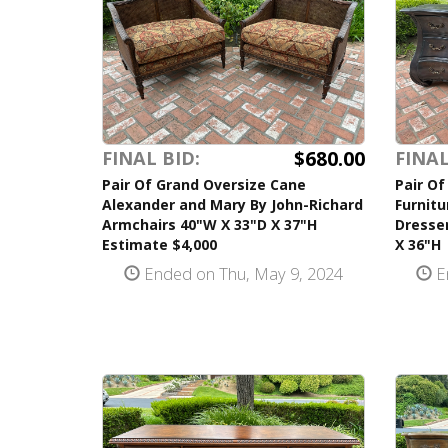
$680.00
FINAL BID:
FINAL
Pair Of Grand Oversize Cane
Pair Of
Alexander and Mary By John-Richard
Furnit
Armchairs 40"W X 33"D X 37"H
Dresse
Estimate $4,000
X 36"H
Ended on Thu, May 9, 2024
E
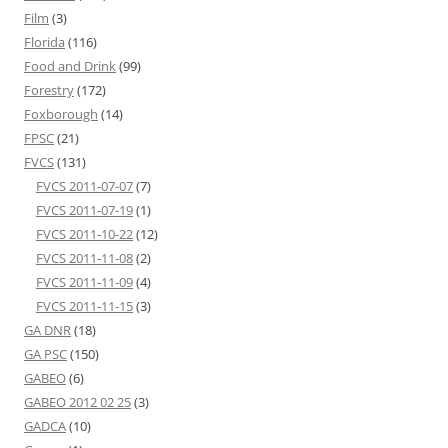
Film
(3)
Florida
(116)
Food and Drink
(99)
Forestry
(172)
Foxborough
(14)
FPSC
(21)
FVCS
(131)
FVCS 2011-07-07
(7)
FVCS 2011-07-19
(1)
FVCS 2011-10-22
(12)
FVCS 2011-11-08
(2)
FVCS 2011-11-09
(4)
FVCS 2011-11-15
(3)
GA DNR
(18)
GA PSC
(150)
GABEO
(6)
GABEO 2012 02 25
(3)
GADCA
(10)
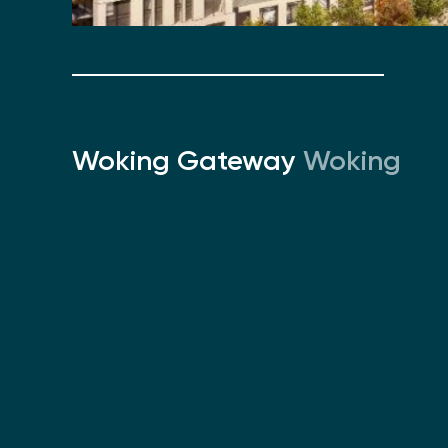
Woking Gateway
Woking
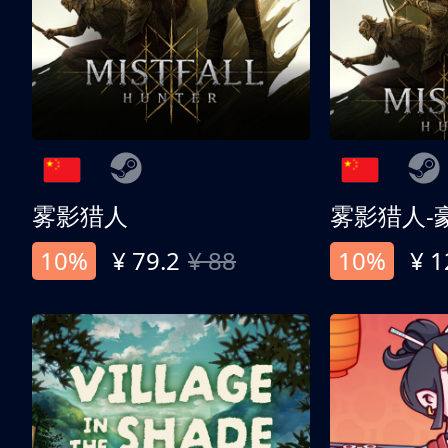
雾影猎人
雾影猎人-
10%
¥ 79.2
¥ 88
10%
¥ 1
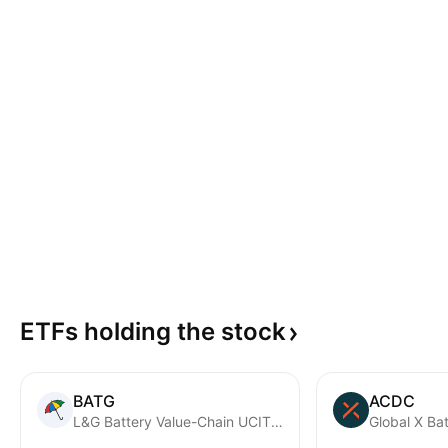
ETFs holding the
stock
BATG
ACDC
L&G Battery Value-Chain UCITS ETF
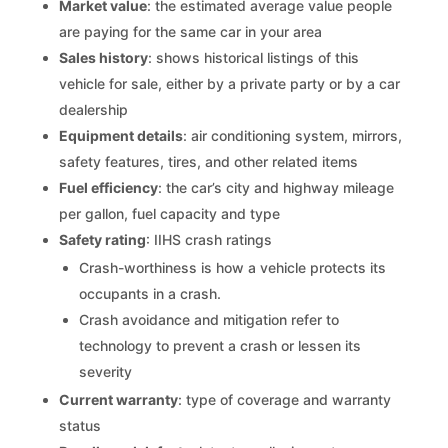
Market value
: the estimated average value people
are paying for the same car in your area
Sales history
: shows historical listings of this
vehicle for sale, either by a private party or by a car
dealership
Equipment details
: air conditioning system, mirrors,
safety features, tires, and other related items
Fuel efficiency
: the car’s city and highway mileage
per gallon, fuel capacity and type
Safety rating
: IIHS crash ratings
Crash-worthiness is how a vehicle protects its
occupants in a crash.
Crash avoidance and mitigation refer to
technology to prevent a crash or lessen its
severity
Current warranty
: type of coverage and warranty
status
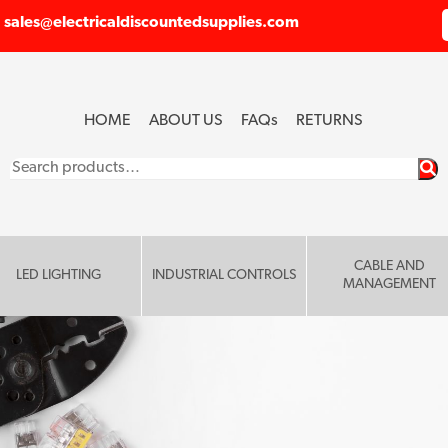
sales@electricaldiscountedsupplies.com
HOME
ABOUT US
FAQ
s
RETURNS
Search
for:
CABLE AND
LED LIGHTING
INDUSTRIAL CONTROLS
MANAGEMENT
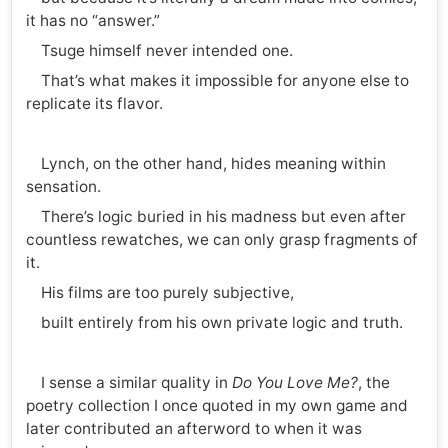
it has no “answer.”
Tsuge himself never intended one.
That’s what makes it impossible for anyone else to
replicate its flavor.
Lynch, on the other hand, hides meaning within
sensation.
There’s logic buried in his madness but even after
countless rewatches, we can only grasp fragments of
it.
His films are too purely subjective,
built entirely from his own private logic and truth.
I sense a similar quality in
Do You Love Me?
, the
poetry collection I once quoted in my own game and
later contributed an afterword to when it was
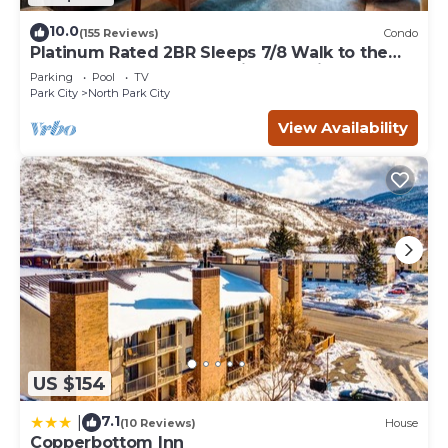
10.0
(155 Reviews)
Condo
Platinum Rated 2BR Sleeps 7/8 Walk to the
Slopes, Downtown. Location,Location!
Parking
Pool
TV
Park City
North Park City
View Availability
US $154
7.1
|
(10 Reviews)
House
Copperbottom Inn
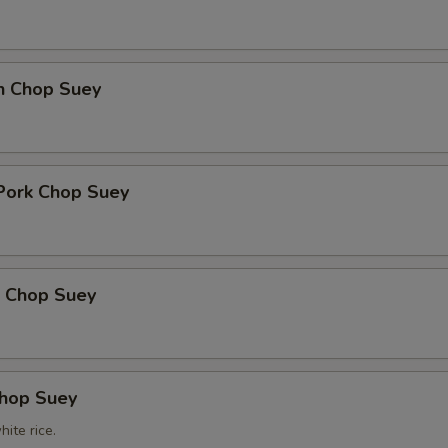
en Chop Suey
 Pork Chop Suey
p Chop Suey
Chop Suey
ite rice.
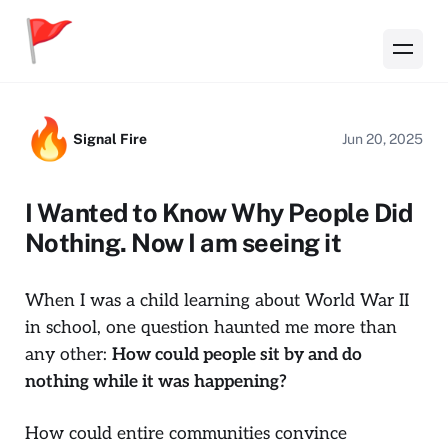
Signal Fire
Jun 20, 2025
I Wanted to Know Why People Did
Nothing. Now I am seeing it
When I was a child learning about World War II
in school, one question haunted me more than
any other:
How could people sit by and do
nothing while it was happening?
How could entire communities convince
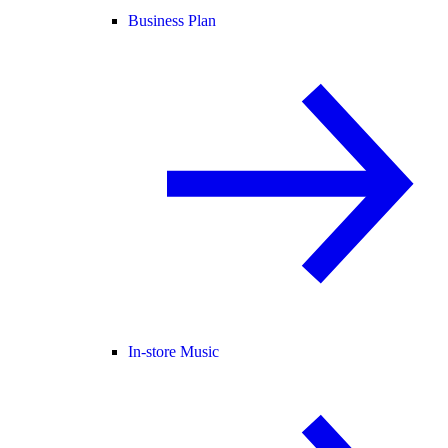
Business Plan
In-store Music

• **WORK ORDER**
Your task is an exact transcription of all the data, minus the pictures.

• **THE ANSWER**
$680.00
FINAL BID:
FINAL
Pair Of Grand Oversize Cane
Pair Of
Alexander and Mary By John-Richard
Furnit
Armchairs 40"W X 33"D X 37"H
Dresse
Estimate $4,000
X 36"H
Ended on Thu, May 9, 2024
E
Film
(3)
Florida
(116)
Food and Drink
(99)
Forestry
(172)
Foxborough
(14)
FPSC
(21)
FVCS
(131)
FVCS 2011-07-07
(7)
FVCS 2011-07-19
(1)
FVCS 2011-10-22
(12)
FVCS 2011-11-08
(2)
FVCS 2011-11-09
(4)
FVCS 2011-11-15
(3)
GA DNR
(18)
GA PSC
(150)
GABEO
(6)
GABEO 2012 02 25
(3)
GADCA
(10)
Woking Gateway
Woking
雾影猎人
雾影猎人-
10%
¥ 79.2
¥ 88
10%
¥ 1
ETFs holding the
stock
BATG
ACDC
L&G Battery Value-Chain UCITS ETF
Market value
: the estimated average value people
are paying for the same car in your area
Sales history
: shows historical listings of this
vehicle for sale, either by a private party or by a car
dealership
Equipment details
: air conditioning system, mirrors,
safety features, tires, and other related items
Fuel efficiency
: the car’s city and highway mileage
per gallon, fuel capacity and type
Safety rating
: IIHS crash ratings
Crash-worthiness is how a vehicle protects its
occupants in a crash.
Crash avoidance and mitigation refer to
technology to prevent a crash or lessen its
severity
Current warranty
: type of coverage and warranty
status
sales@electricaldiscountedsupplies.com
HOME
ABOUT US
FAQ
s
RETURNS
Search
for:
CABLE AND
LED LIGHTING
INDUSTRIAL CONTROLS
MANAGEMENT
it has no “answer.”
Tsuge himself never intended one.
That’s what makes it impossible for anyone else to
replicate its flavor.
Lynch, on the other hand, hides meaning within
sensation.
There’s logic buried in his madness but even after
countless rewatches, we can only grasp fragments of
it.
His films are too purely subjective,
built entirely from his own private logic and truth.
I sense a similar quality in
Do You Love Me?
, the
poetry collection I once quoted in my own game and
later contributed an afterword to when it was
10.0
(155 Reviews)
Condo
Platinum Rated 2BR Sleeps 7/8 Walk to the
Slopes, Downtown. Location,Location!
Parking
Pool
TV
Park City
North Park City
View Availability
US $154
7.1
|
(10 Reviews)
House
Copperbottom Inn
en Chop Suey
 Pork Chop Suey
p Chop Suey
Chop Suey
ite rice.
Signal Fire
Jun 20, 2025
I Wanted to Know Why People Did
Nothing. Now I am seeing it
When I was a child learning about World War II
in school, one question haunted me more than
any other:
How could people sit by and do
nothing while it was happening?
How could entire communities convince
Business Plan
In-store Music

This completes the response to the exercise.